Mobile Money in the Last Mile of Kenya
2 minute read
The Brookings Institute’s Financial and Digital Inclusion Project named Kenya as the top scoring country in the world for financial inclusion based on country commitment, mobile capacity, regulatory environment and adoption of traditional and digital financial services. Yet, SIMLab’s efforts to introduce to mobile money to organizations in rural Kenya have encountered significant barriers to adoption and sustained use by organizations and end-users alike.
Today, we are releasing our case study, Implementing a Mobile Money Management Tool and Training Approach in the Last Mile, which reviews our experience implementing a mobile money software tool in rural Kenya, for a project cofunded by UK Department for International Development (DFID) through the Global Poverty Action Fund (GPAF). The project worked with 40 NGOs and SACCOs (Savings and Credit Cooperatives) in rural Kenya to make the transition from cash to mobile money in a country where 90% of households have used mobile money services. Despite this, we found that last-mile organizations are not simply awaiting a platform that suits their technical needs to incorporate digital cash into their daily business activities. Rather, complex human, organizational and environmental challenges raise serious questions about the ‘build it, and they will come’ philosophy that has driven much of the mMoney space over the last ten years.

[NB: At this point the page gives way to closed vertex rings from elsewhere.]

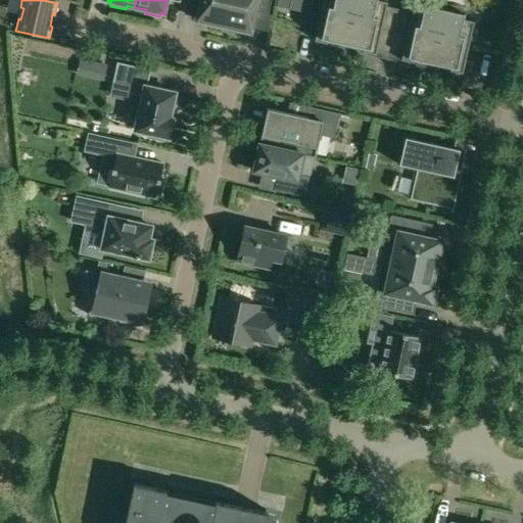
[(197,0),(201,1),(197,17),(196,20),(209,24),(208,28),(223,31),(229,0),(197,0)]
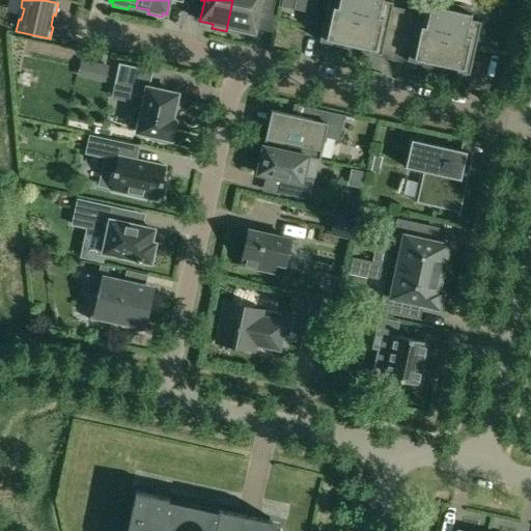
[(232,0),(226,31),(241,34),(242,30),(255,33),(255,28),(259,11),(272,15),(275,0),(232,0)]
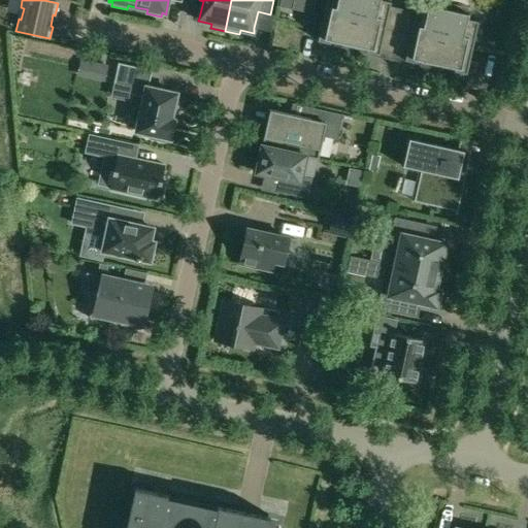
[(282,0),(281,7),(292,9),(314,14),(316,0),(282,0)]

To discuss this case study and the challenges that others have faced in the space, we are hosting an event today, September 4th, at the OpenGovHub in Washington DC. If you’re in DC, you can come by, or you can follow us on Twitter, where @SIMLab will be tweeting about it under the hashtag #lastmilemoney. We also have limited slots for a live-streaming webinar, which you can RSVP for at the above link.

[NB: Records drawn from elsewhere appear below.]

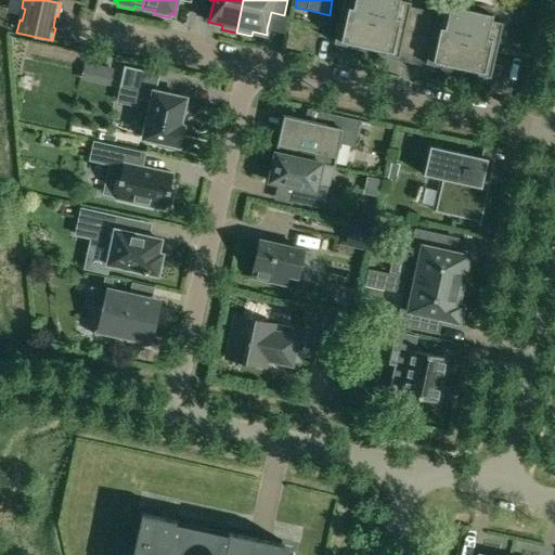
[(343,0),(334,43),(347,46),(348,42),(386,51),(385,54),(399,57),(399,55),(426,61),(426,64),(439,66),(440,63),(478,72),(477,75),(491,78),(503,23),(492,21),(493,14),(489,13),(489,10),(475,7),(474,11),(450,4),(449,11),(438,8),(437,13),(410,7),(411,2),(401,0),(343,0)]
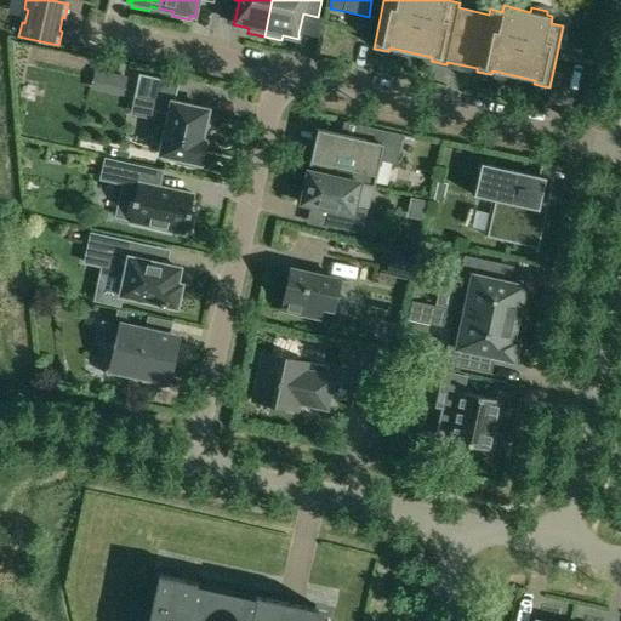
[(140,75),(135,97),(158,102),(155,110),(170,114),(160,155),(177,159),(176,164),(194,167),(195,163),(200,164),(205,142),(201,141),(208,110),(174,103),(178,84),(140,75)]
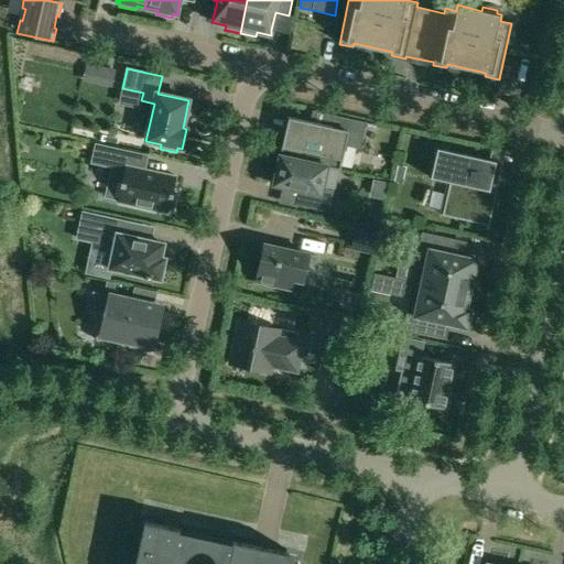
[(289,118),(280,156),(327,166),(327,167),(340,171),(340,170),(346,147),(360,149),(366,123),(377,127),(377,125),(329,115),(327,127),(310,122),(289,118)]
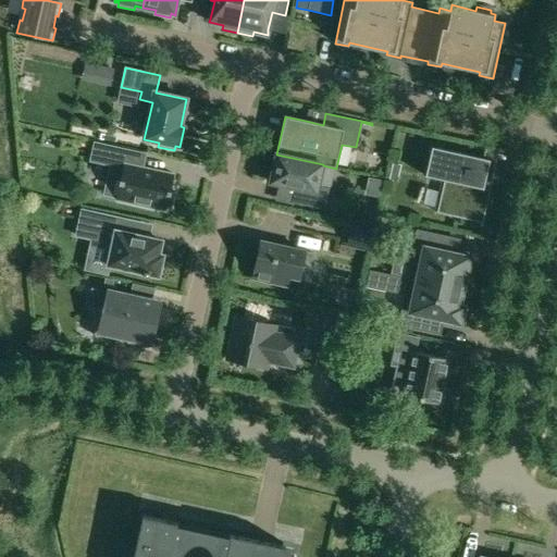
[(95,146),(91,161),(111,165),(109,174),(123,177),(118,200),(165,211),(166,206),(171,207),(175,189),(171,188),(174,174),(126,164),(128,153),(128,150),(95,143),(95,146)]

In addition to Kelly Church, SIMLab’s Project Director, the event will also feature Leo Tobias, Technology Team Manager at Grameen Foundation, presenting on their work in Uganda; Sean McDonald, CEO of FrontlineSMS, reflecting on the very real obstacles caused by fractured operator, handset and software markets; and Kay McGowan, Digital Finance Team Lead at USAID, who will offer her reflections and responses to the panelists’ presentations, and share some of the direction of USAID policy as the mMoney field approaches its ninth year. Together the panel will hopefully shed light on mobile money efforts within and beyond Kenya, and look critically at what is being done and what needs to be done at the technology and policy level to ensure the next five years will bring greater, more widespread and engaged adoption of mobile financial services.